Рядом с ними крутились матёрые московские спекулянты с золотыми перстнями на пальцах. Глядя на эту, последнюю, категорию зрителей, как и до революции, можно было лишь повторить: «Кому война, а кому мать родна». Но главным было то, что мужчин средней возрастной категории сопровождали исключительно молодые женщины. И это были явно не жёны. Жёны этих людей в самом начале войны большей частью были отправлены в эвакуацию.
По этой простой причине на Суровцева с Ангелиной никто не обращал особого внимания. Что одновременно и радовало, и раздражало Сергея Георгиевича. Он чувствовал сейчас свою причастность не к самой лучшей части нового русского общества. Видел он и то, что и другие присутствующие военные с нескрываемым раздражением смотрят на гражданских мужчин. А что сделаешь? Ничего не сделаешь. Кому война – кому мать родна… Похожее чувство неприязни испытывала и молодая жена генерала. Но её неприязнь была больше направлена на представительниц одного с нею пола.
Многие женщины были просто вызывающе, преступно хороши и красивы. Они были какой-то одной категории и породы. Принадлежали к той части женского сообщества, которую приличным словом не называют, несмотря на некую их претензию на элитарность. В нынешнем времени это было нечто среднее между дореволюционными содержанками и женщинами лёгкого поведения в одном лице. Они точно чувствовали, что их привлекательность и красота быстро теряют свою цену в окружающем мире. Они понимали, что их с каждым месяцем и годом начинают теснить молодые, и потому уже более успешные, подрастающие конкурентки.
А мужчин из-за войны становится всё меньше и меньше. И если в мирное время последние боролись за их внимание и часто прилагали неимоверные усилия, чтоб завоевать их благосклонность, то во время войны всё было с точностью до наоборот. Нет, конечно, это не относится ко всем женщинам великой страны. На фронте и в глубоком тылу напрягавшим силы, надрывавшимся в непосильной работе женщинам было не до веселья и не до нарядов. Но здесь, в столичном театре, сверкали бриллианты. Дорогие меха оттеняли красоту плеч и изящество рук. Сверкали белозубые улыбки, окаймлённые кровавой помадой накрашенных губ.
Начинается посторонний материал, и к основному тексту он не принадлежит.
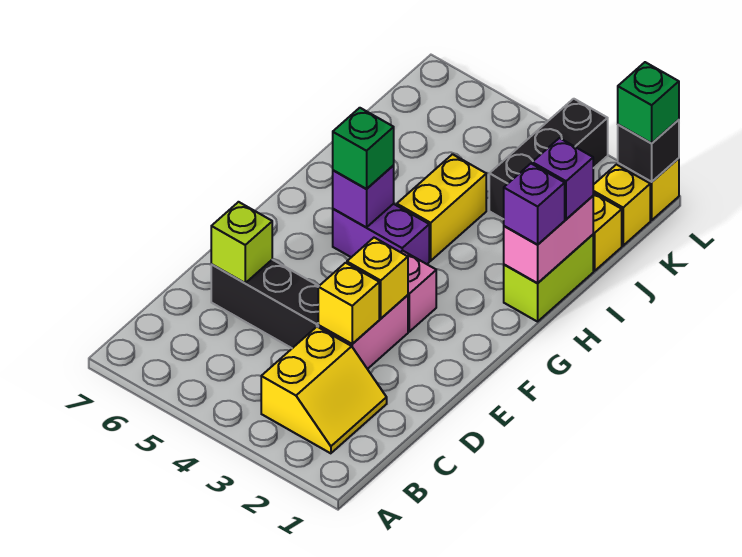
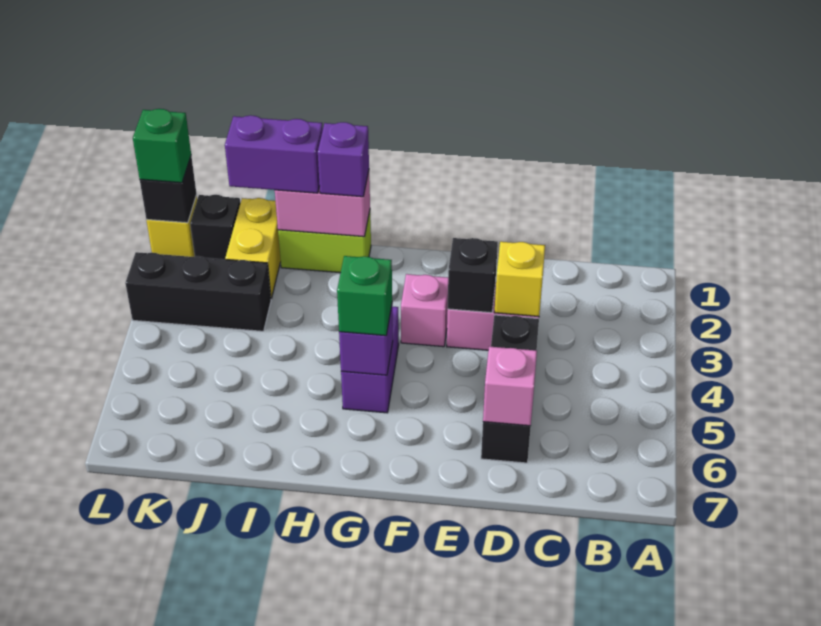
yellow 2x2 slope [261,327,387,453] -> none
lime 1x1 brick [211,202,272,283] -> pink 1x1 brick [483,347,537,426]
yellow 1x1 brick [347,238,408,318] -> black 1x1 brick [448,238,498,313]
yellow 1x2 brick [397,154,486,261] -> none
purple 1x1 brick [532,138,593,219] -> purple 1x2 brick [225,115,323,193]
yellow 1x1 brick [593,165,650,246] -> black 1x1 brick [190,195,240,259]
И плевать было этой части публики на реки крови, заливавшей поля сражений, и на такой же кровавый пот, проливаемый даже в глубоком тылу. И пока одни рвали живот на производстве или в несколько слоёв за последние годы устилали своими мёртвыми телами поля боёв, другие жили своей мирной, отдельной от честного большинства жизнью.
Спектакль оказался примечательным. В основу пьесы драматург Александр Гладков положил историю девицы-кавалериста Александры Дуровой. Может быть, в другом настроении Суровцев и посмотрел бы спектакль с интересом. Но в нынешнем своём расположении духа он не увлёкся ни игрой актёров, ни замечательной музыкой, ни занимательным водевильно-опереточным сюжетом пьесы. Именно эта опереточность и водевильность его и раздражала. Он прочёл мемуары Дуровой ещё кадетом и навсегда запомнил строки о неимоверных тяжестях службы для женщины в уланском полку.
Но на огромной сцене, на которой уместился бы и батальон солдат, девушка-кавалерист Сашенька Азарова успешно выдавала себя за молодого корнета и в составе партизанского отряда гусар задорно громила наполеоновскую армию. А юный голос героини выводил залихватский куплетец:
«Давным-давно, давным-давно, давным-давно», – в цыганской манере подхватывал гусарский хор. Пьеса так и называлась – «Давным-давно». А воображение генерала Суровцева рисовало совсем другие, не давние, картины партизанских действий. Советские кавалерийские части, даже входя в редкие прорывы фронта, почти бессмысленно метались внутри полного окружения, при выходе из которого теряли до двух третей личного состава. А то и вовсе не выходили вследствие полного уничтожения противником.
О партизанских отрядах из местного населения стало возможно говорить только через год после начала войны. Театральные партизаны своим бравым видом начинали его уже злить. И лишь эполеты и погоны на плечах персонажей вызывали у него смешанное чувство удовлетворения и тихой радости. Он не мог не отметить историческую точность художника спектакля. Гусары в отличие от других русских воинов действительно эполет и погон не носили. Костюмы соответствовали исторической правде. Теперь он стал в этом разбираться не хуже настоящего военного историка.